Rabbim (cc), ülkemizi korusun. Hainlere fırsat vermesin.
NOTLAR:
1-) Polis, teröristleri göz altına alıyor. Savcılar bırakıyor. Ve terörist, daha şımarmış ve azmış bir şekilde dönüyor. Tutuklanması için ille de 'bu paralelcidir' denmesi mi gerekmektedir?
2-) Müdürüne bile kelepçe takmaya pek meraklı olan tipler; nedense IŞİD'çilere karşı çok nazikler?
3-) Diyanet işleri uyumaya devam ediyor. Siz, gerçek İslam’ı anlatamazsınız, elbette din istismarcıları, sahte tarikatlar, uyduruk şeyhler, ortalığı kaplar. Siz de, lüks araçlar ile avunursunuz. Dünya için ahireti feda edersiniz.

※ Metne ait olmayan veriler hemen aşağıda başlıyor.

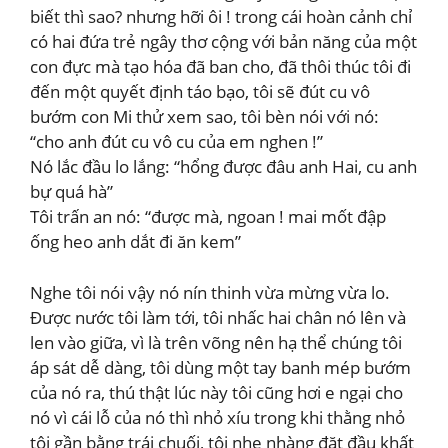
biết thì sao? nhưng hỡi ôi ! trong cái hoàn cảnh chỉ
có hai đứa trẻ ngây thơ cộng với bản năng của một
con đực mà tạo hóa đã ban cho, đã thôi thúc tôi đi
đến một quyết định táo bạo, tôi sẽ đút cu vô
bướm con Mi thử xem sao, tôi bèn nói với nó:
“cho anh đút cu vô cu của em nghen !”
Nó lắc đầu lo lắng: “hổng được đâu anh Hai, cu anh
bự quá hà”
Tôi trấn an nó: “được mà, ngoan ! mai mốt đập
ống heo anh dắt đi ăn kem”
Nghe tôi nói vậy nó nín thinh vừa mừng vừa lo.
Được nước tôi làm tới, tôi nhấc hai chân nó lên và
len vào giữa, vì là trên võng nên hạ thể chúng tôi
áp sát dễ dàng, tôi dùng một tay banh mép bướm
của nó ra, thú thật lúc này tôi cũng hơi e ngại cho
nó vì cái lỗ của nó thì nhỏ xíu trong khi thằng nhỏ
tôi gần bằng trái chuối, tôi nhẹ nhàng đặt đầu khất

4-) Paralel yalanı ile yürütülen zulümler, ne zaman sona erecek, samimi inanç sahipleri, daha ne kadar süre ile baskıya maruz kalacaklardır? Hayırlı icraatları engelleme gayretleri, ne zaman bitecektir? Devlet, ne zaman halkının yer alacaktır?
5-) Alevi kesim üzerinde çok ciddi oyunlar oynanmaktadır.